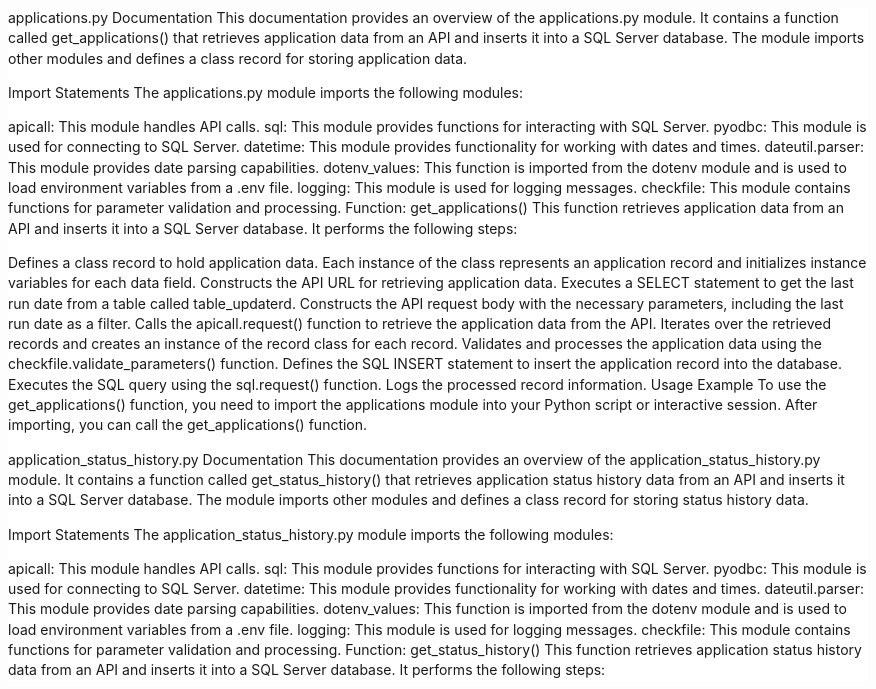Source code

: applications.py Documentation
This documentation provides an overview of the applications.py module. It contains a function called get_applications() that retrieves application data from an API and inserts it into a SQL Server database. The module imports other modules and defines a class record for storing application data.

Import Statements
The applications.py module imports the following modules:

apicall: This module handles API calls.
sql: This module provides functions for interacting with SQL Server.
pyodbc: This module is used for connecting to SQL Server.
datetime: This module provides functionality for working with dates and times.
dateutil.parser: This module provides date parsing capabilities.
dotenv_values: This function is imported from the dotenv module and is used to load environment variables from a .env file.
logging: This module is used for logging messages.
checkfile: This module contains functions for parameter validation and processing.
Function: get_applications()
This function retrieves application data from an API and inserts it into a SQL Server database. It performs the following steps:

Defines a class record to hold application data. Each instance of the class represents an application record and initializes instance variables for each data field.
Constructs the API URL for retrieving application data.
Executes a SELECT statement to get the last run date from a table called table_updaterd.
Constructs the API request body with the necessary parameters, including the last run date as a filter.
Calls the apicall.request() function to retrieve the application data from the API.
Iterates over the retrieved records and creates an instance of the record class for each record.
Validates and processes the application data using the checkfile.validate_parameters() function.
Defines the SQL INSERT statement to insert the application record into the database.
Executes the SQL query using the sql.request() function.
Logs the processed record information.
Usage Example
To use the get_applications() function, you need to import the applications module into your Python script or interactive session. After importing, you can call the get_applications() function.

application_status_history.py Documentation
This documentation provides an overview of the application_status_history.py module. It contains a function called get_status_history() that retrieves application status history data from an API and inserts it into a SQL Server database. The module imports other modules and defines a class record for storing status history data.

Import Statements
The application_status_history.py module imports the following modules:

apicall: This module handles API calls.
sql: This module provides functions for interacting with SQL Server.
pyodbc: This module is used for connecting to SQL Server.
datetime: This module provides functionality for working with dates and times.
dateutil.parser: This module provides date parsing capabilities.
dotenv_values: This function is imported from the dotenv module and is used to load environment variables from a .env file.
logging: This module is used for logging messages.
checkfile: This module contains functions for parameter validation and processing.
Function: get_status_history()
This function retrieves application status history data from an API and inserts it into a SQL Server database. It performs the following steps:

========

Prompt:
Please reproduce, word for word, every line from the first line of the records above through the line containing "Constructs the API URL", and leave out the pictures.

Your solution:
Source code

: applications.py Documentation
This documentation provides an overview of the applications.py module. It contains a function called get_applications() that retrieves application data from an API and inserts it into a SQL Server database. The module imports other modules and defines a class record for storing application data.

Import Statements
The applications.py module imports the following modules:

apicall: This module handles API calls.
sql: This module provides functions for interacting with SQL Server.
pyodbc: This module is used for connecting to SQL Server.
datetime: This module provides functionality for working with dates and times.
dateutil.parser: This module provides date parsing capabilities.
dotenv_values: This function is imported from the dotenv module and is used to load environment variables from a .env file.
logging: This module is used for logging messages.
checkfile: This module contains functions for parameter validation and processing.
Function: get_applications()
This function retrieves application data from an API and inserts it into a SQL Server database. It performs the following steps:

Defines a class record to hold application data. Each instance of the class represents an application record and initializes instance variables for each data field.
Constructs the API URL for retrieving application data.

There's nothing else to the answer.